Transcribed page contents
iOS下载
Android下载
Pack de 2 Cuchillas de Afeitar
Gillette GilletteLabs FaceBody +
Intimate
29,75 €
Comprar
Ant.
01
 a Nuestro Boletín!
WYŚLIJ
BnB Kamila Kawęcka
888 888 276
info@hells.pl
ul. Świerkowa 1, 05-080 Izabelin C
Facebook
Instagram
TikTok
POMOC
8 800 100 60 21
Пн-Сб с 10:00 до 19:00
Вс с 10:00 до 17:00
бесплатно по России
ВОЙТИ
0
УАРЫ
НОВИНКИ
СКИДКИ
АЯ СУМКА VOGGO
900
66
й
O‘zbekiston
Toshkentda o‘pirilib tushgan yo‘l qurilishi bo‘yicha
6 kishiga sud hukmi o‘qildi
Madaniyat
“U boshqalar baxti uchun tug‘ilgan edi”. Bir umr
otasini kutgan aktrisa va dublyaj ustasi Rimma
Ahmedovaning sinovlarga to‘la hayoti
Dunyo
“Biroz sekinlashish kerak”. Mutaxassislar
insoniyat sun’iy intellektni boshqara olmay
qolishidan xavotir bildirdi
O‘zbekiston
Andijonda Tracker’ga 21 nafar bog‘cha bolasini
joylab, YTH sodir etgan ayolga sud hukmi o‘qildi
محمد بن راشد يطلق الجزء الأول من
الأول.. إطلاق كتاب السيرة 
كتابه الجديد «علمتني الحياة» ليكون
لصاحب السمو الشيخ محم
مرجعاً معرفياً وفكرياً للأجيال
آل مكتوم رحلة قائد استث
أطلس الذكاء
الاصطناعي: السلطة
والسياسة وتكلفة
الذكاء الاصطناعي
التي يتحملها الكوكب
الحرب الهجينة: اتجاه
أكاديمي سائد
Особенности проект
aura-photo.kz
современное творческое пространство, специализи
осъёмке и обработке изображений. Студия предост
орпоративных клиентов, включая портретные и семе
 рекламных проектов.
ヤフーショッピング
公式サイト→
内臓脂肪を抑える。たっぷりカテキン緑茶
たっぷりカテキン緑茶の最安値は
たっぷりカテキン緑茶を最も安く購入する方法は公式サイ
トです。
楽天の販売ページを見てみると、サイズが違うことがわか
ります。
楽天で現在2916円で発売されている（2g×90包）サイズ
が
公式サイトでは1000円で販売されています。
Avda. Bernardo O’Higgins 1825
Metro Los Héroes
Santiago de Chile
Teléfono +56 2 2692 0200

**Problem description**
Which lines in the records above include the word "الاصطناعي"? Copy them out.

**Answer to the problem**
الاصطناعي: السلطة
الذكاء الاصطناعي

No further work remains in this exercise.